Para que esta transformación sea viable y sostenible, es imperativo diseñar políticas públicas orientadas a profesionalizar la labor directiva mediante procesos formales de formación, selección y desarrollo continuo. El liderazgo efectivo no emerge de manera espontánea ni depende únicamente de las características carismáticas del individuo; por el contrario, requiere el desarrollo explícito de competencias complejas en gestión curricular, uso pedagógico de datos para la toma de decisiones y conducción estratégica de equipos de alto rendimiento (Bush, 2020).
En este sentido, las instituciones de educación superior juegan un rol crítico e insustituible. Es urgente que las facultades de educación reestructuren sus ofertas depostgrado, diseñando programas modernos y actualizados bajo altos estándares de calidad global. Estos programas deben abandonar definitivamente el enfoque puramente gerencial o legalista que ha dominado la formación directiva durante décadas, volcando sus esfuerzos hacia las dimensiones pedagógicas, éticas y socioemocionales del liderazgo.

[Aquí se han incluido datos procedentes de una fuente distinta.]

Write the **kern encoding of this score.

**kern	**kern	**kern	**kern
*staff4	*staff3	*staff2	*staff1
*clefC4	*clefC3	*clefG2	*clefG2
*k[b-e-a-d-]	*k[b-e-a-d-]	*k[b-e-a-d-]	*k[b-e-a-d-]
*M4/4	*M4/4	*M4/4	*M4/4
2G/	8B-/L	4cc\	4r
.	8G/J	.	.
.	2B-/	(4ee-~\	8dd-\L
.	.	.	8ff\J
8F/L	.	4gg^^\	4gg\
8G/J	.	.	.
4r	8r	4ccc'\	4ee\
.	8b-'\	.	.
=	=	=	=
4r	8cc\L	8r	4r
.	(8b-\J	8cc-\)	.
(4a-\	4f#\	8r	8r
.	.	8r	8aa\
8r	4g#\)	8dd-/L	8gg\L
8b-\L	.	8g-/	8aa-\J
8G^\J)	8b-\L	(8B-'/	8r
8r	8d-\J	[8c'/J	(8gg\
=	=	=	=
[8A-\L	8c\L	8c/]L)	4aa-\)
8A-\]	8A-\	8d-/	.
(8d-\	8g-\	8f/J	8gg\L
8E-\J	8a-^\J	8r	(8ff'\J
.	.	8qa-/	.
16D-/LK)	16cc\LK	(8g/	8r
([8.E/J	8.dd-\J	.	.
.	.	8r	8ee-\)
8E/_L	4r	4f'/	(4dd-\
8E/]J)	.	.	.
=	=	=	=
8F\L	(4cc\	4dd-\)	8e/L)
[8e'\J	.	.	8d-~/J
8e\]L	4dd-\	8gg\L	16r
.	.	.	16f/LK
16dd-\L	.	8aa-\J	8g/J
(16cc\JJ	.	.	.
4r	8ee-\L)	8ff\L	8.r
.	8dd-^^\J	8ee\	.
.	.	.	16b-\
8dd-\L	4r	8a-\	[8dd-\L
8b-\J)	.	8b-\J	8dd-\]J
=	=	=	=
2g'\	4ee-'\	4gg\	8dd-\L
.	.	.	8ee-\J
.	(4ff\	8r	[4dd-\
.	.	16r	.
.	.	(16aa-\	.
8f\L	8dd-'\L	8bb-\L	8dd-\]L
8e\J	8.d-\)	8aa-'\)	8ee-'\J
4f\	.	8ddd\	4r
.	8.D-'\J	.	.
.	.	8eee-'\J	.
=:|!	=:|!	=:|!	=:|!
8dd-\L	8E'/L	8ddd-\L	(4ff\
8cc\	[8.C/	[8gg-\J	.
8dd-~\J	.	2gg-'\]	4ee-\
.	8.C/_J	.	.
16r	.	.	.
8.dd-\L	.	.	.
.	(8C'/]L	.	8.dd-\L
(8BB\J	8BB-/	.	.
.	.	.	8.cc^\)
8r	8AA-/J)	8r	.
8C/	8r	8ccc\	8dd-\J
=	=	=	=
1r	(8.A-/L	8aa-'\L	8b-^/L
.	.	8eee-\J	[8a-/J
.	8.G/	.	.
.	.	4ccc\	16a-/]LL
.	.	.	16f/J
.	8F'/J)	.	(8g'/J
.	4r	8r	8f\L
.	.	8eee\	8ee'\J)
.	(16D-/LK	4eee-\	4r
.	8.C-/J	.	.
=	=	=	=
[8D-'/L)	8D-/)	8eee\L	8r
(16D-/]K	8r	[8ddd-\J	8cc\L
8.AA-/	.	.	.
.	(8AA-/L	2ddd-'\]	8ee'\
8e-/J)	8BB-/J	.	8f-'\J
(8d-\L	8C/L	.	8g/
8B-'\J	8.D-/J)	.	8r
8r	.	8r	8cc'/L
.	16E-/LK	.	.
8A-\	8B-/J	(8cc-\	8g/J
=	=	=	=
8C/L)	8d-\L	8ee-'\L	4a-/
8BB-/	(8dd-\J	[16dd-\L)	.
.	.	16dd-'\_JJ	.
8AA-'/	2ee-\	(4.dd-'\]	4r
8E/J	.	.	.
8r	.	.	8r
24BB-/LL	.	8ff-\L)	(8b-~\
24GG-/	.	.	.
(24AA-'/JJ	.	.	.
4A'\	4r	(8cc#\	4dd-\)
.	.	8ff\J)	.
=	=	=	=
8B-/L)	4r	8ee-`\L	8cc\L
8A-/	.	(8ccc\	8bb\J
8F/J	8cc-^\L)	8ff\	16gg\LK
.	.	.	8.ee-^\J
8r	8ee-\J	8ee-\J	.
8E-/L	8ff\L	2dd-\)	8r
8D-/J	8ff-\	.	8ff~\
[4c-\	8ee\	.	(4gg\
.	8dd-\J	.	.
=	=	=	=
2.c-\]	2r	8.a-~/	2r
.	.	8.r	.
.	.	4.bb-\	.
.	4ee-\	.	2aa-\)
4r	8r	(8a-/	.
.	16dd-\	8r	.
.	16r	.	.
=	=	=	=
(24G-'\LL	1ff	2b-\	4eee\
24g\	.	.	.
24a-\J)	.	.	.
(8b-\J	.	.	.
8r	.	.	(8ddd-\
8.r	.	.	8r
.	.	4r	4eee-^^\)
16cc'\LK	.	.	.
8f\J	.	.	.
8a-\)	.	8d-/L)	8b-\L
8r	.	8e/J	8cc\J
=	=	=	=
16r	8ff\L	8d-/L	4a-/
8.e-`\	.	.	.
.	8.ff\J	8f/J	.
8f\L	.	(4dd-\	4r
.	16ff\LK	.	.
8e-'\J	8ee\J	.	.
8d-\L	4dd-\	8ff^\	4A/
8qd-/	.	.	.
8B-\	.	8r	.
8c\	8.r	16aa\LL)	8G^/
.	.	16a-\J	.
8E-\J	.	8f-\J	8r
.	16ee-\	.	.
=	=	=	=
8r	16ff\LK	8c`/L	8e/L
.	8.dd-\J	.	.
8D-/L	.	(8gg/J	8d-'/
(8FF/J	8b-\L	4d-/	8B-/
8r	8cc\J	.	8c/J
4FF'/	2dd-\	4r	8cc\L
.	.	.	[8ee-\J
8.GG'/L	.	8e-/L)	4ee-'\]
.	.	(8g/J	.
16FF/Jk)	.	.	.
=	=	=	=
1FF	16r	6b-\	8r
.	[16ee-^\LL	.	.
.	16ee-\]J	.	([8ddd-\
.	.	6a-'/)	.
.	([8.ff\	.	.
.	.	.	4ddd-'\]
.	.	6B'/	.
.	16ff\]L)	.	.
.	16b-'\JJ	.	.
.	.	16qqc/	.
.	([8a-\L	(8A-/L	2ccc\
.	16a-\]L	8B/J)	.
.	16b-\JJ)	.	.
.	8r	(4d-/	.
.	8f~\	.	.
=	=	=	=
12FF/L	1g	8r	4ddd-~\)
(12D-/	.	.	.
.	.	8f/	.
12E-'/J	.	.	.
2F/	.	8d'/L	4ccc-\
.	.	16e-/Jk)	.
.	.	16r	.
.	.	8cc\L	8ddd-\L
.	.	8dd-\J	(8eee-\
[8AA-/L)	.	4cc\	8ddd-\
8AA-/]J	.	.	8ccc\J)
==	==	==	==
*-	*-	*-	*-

Una referencia valiosa para la construcción de estas políticas se encuentra en los modelos de formación implementados por diversos países de la Unión Europea y la red de escuelas de liderazgo promovida por la OCDE. La creación de instancias públicas especializadas, como las Academias de Liderazgo Educativo, demuestra que abordar la formación directiva como una prioridad de Estado permite estandarizar marcos de actuación profesional, certificar la idoneidad técnica para el acceso a los cargos y otorgar un valor social agregado a la función directiva. En conclusión, profesionalizar el liderazgo pedagógico no constituye una opción de gestión secundaria; representa la condición sine qua non para edificar un sistema escolar equitativo, inclusivo, resiliente y de alta calidad para el siglo XXI.